> _Travail demandé_
**a.** Pour chaque phrase ci-dessous, dis si elle va dans le sens de la discussion sur les chats recueillis : réponds oui ou non et cite mot pour mot le passage qui tranche.
(i) Le chat noir qui a un ulcère vit dans les toilettes.
(ii) Carolyn a trouvé le nom de son Papy-chat sans y réfléchir longtemps.
(iii) Le produit utilisé pour enlever la saleté est un shampoing sec.
**b.** Écris la suite de la discussion sur les chats recueillis, à partir de son dernier message.

> _Texte à lire_
J'utilise non pas un champoing sec mais un champoing sans rinçage, c'est légèrement parfumé et celà aide pour enlever la saleté et dissoudre les bourres d'excréments......

----------


## Lya

Ok. Merci pour linfo Gaston, Jvais voir si je trouve ça.

----------


## SarahC

> Le grand tigré n° 15 qui a soi-disant 13 ans va très bien, il squatte mon lit. Il aime son confort et accepte poliment les caresses mais ne semble pas les apprécier beaucoup pour le moment.
> 
> Le chat noir avec l'ulcère vit dans les toilettes, seule solution pour qu'il ait des soins réguliers. C'est un chat craintif mais très doux, qui une fois attrapé se laisse faire avec une totale soumission. Je pense que c'est aussi un grand bavard.
> 
> Désolée pour l'absence de photos, je rentre tard en ce moment et n'ai pas le temps d'en prendre le soir.


Comment vont ils?
Pourriez vous, et pour moi  ::  et pour tous ceux qui ont suivi le SOS, notamment leurs donateurs, nous prendre au moins une petite photo de chacun? Merci à vous! ::

----------


## Carolyn

Après longue réflexion, notre Papy-chat va s'appeler Peyo !  ::

----------


## cergy952

> Après longue réflexion, notre Papy-chat va s'appeler Peyo !


Ce nom est parfait Carolyn!

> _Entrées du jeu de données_
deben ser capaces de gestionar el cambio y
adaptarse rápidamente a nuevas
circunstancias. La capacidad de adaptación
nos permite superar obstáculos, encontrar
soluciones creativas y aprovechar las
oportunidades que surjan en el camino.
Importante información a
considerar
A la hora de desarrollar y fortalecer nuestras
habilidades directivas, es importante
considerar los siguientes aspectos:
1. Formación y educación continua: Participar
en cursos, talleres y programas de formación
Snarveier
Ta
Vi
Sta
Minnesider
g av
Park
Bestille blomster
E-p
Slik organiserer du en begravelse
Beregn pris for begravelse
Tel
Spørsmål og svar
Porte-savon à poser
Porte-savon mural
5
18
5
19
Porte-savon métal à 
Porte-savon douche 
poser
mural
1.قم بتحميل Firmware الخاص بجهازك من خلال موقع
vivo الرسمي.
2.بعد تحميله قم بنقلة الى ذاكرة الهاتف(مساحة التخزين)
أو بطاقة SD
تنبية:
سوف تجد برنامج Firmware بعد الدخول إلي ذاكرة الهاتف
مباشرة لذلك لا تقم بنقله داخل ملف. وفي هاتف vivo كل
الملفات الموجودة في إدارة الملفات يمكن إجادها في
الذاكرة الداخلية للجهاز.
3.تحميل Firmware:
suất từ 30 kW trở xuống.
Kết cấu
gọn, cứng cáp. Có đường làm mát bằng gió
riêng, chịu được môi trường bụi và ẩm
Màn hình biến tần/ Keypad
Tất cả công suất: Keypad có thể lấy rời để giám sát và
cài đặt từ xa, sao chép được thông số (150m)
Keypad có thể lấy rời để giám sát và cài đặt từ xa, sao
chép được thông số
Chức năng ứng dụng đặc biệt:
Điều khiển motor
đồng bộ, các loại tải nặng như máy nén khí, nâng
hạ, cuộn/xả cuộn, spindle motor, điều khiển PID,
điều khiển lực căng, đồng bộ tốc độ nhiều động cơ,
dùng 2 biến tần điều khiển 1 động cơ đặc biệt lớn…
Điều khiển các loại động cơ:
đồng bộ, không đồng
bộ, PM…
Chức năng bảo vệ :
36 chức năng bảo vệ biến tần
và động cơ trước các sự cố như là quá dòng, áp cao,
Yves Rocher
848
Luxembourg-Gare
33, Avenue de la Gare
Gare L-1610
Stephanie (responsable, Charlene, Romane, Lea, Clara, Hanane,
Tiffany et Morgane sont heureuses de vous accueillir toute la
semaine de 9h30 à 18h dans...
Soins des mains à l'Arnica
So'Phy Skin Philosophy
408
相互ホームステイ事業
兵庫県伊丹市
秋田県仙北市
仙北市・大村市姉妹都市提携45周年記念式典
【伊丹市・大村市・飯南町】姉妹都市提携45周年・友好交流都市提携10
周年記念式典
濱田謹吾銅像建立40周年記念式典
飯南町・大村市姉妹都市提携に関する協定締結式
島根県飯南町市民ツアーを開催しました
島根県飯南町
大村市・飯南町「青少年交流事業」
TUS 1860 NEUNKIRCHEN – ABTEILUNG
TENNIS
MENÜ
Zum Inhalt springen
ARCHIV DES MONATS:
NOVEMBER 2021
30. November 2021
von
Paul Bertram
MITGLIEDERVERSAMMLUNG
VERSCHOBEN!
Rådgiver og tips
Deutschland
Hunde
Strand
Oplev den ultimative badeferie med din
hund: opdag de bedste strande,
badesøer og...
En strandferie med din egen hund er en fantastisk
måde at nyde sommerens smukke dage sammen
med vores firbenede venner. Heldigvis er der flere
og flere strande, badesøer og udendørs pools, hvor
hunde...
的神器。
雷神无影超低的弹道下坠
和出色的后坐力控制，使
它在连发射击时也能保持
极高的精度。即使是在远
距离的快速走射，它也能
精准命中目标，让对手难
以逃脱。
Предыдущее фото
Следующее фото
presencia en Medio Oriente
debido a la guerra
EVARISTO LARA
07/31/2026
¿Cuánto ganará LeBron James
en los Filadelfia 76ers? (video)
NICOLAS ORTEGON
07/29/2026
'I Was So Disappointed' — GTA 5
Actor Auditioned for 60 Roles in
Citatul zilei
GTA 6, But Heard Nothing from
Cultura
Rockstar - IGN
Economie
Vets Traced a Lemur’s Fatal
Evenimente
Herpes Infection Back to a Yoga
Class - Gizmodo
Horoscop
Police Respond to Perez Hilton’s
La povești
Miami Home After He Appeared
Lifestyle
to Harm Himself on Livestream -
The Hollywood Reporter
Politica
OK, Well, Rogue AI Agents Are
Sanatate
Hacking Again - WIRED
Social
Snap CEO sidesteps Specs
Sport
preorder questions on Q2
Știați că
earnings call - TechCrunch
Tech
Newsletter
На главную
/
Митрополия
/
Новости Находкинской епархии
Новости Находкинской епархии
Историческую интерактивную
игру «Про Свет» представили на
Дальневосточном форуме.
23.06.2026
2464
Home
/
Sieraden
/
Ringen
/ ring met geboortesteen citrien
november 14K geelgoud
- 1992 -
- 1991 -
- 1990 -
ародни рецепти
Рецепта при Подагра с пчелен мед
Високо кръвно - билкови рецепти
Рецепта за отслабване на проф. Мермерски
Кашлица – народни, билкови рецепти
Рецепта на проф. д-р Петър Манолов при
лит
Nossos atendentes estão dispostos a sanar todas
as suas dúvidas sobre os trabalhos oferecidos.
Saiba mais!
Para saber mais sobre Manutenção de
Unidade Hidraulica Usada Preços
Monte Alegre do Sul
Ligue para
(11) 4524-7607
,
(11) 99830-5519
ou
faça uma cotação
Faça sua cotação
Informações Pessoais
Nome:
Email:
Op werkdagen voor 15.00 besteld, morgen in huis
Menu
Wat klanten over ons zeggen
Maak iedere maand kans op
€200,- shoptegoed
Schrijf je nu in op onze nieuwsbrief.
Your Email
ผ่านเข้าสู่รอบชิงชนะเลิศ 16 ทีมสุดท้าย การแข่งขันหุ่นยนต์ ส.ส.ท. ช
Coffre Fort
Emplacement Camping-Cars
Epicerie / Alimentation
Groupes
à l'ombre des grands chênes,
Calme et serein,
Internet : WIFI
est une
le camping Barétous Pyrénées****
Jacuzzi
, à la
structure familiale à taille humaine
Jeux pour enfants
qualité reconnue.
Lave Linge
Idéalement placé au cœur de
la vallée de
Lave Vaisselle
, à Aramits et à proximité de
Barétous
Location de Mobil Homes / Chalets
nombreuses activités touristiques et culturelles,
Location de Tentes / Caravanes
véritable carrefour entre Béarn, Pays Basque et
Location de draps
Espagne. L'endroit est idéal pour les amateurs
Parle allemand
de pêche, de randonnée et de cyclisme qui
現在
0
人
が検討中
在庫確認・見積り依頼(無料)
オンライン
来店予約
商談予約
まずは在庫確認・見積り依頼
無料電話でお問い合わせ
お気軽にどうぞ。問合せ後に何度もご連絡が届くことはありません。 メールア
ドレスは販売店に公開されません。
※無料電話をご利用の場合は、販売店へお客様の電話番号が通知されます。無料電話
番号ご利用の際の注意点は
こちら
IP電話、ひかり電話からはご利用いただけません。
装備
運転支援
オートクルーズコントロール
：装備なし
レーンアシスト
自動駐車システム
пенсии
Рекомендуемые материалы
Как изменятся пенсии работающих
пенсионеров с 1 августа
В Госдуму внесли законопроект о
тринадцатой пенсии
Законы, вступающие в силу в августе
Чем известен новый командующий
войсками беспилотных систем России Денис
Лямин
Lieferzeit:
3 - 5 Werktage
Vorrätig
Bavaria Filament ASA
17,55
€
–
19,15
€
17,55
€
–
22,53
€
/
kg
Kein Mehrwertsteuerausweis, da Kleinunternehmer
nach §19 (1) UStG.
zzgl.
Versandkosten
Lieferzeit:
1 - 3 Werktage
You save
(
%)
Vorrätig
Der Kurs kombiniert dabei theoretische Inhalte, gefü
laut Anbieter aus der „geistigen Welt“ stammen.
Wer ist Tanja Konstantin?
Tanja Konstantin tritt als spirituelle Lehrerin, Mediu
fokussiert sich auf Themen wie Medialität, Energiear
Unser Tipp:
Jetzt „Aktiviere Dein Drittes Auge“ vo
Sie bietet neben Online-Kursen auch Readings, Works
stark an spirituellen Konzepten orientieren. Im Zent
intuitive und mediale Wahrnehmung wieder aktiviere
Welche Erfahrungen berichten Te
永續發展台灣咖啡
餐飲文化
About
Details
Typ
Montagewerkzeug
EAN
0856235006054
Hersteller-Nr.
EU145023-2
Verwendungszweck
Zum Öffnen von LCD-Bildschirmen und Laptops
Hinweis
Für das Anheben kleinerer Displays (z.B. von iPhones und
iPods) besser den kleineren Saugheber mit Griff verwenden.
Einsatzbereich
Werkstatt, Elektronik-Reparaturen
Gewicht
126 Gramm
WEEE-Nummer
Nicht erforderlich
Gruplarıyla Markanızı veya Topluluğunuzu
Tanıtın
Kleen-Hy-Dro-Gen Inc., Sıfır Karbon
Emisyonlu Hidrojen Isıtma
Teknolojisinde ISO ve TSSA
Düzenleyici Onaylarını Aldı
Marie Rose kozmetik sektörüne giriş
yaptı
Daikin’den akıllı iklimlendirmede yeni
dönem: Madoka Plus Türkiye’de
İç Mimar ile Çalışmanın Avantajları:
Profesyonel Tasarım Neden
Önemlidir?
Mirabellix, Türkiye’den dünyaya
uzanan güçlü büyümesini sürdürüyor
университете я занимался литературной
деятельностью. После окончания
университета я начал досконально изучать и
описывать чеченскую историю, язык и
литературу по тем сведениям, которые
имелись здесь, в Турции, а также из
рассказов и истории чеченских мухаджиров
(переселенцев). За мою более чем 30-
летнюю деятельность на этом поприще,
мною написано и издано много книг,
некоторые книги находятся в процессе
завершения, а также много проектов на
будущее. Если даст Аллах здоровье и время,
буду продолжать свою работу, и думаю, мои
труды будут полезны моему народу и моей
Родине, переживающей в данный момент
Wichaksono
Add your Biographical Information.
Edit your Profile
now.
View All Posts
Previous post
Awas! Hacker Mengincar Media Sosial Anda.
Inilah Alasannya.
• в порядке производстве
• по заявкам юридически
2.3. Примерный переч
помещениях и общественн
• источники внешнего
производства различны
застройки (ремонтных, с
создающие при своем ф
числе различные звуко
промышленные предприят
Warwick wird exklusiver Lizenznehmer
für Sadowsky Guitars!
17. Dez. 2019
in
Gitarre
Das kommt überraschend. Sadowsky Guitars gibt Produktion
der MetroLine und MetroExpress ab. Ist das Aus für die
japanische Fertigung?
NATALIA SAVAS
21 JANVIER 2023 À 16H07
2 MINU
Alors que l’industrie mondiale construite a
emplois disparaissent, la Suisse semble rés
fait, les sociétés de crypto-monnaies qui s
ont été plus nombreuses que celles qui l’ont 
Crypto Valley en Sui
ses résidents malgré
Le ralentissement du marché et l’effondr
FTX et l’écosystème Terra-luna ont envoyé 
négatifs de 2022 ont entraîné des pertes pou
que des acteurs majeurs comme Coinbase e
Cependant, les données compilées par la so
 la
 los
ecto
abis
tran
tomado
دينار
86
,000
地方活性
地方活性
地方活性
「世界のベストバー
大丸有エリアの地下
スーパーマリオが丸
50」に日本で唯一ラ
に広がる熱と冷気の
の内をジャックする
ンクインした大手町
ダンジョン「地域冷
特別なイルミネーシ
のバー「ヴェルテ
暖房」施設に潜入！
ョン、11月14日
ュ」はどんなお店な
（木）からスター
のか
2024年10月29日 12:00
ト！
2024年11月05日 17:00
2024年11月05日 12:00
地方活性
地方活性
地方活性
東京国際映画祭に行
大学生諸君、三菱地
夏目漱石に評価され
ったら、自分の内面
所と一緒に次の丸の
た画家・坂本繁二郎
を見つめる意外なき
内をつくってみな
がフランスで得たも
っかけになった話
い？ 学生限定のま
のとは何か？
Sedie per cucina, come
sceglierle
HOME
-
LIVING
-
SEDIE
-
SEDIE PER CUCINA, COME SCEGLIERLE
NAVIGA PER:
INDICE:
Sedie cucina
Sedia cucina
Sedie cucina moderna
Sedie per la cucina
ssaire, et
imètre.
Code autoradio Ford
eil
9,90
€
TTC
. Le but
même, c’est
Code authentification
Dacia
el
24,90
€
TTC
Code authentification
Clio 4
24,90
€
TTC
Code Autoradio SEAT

> _Réponses par numéro_
**a.**
(i) Oui : « Le chat noir avec l'ulcère vit dans les toilettes »
(ii) Non : « Après longue réflexion, notre Papy-chat va s'appeler Peyo ! »
(iii) Non : « J'utilise non pas un champoing sec mais un champoing sans rinçage »

**b.**
De tout coeur avec Lya pour la toilette, je connais ça moi aussi avec ma Filoue incontinente! 
J'utilise aussi ciseaux et shampoing sans rinçage...

----------


## lily1973

*
22) Mâle, 1 an, roux tabby, timidou/sociable*
 :: * Obèse, anorexique, en urgence, sous sonde!*  :: 



Et lui comment va-t-il? A-t-on des nouvelles?

----------


## Venise nest pas en Italie

Lily, le gros rouquin est sorti d affaire. Son état ne s améliorant pas sous sonde, il a été décidé très rapidement de lui supprimer et de "miser" sur une reprise de son appétit une fois "posé" dans sa FA. Même si les débuts ont été difficiles  car justement la sonde avait irrité son nez et le fond de sa gorge, dés que tout s'est remis en place et qu il n'en souffrait plus, il a recommencé à manger tout naturellement et comme un orgre... Aujourd'hui il va donc bien et  maintenant la mission de sa FA consiste à le faire bouger un peu et de rééquilibrer son alimentation.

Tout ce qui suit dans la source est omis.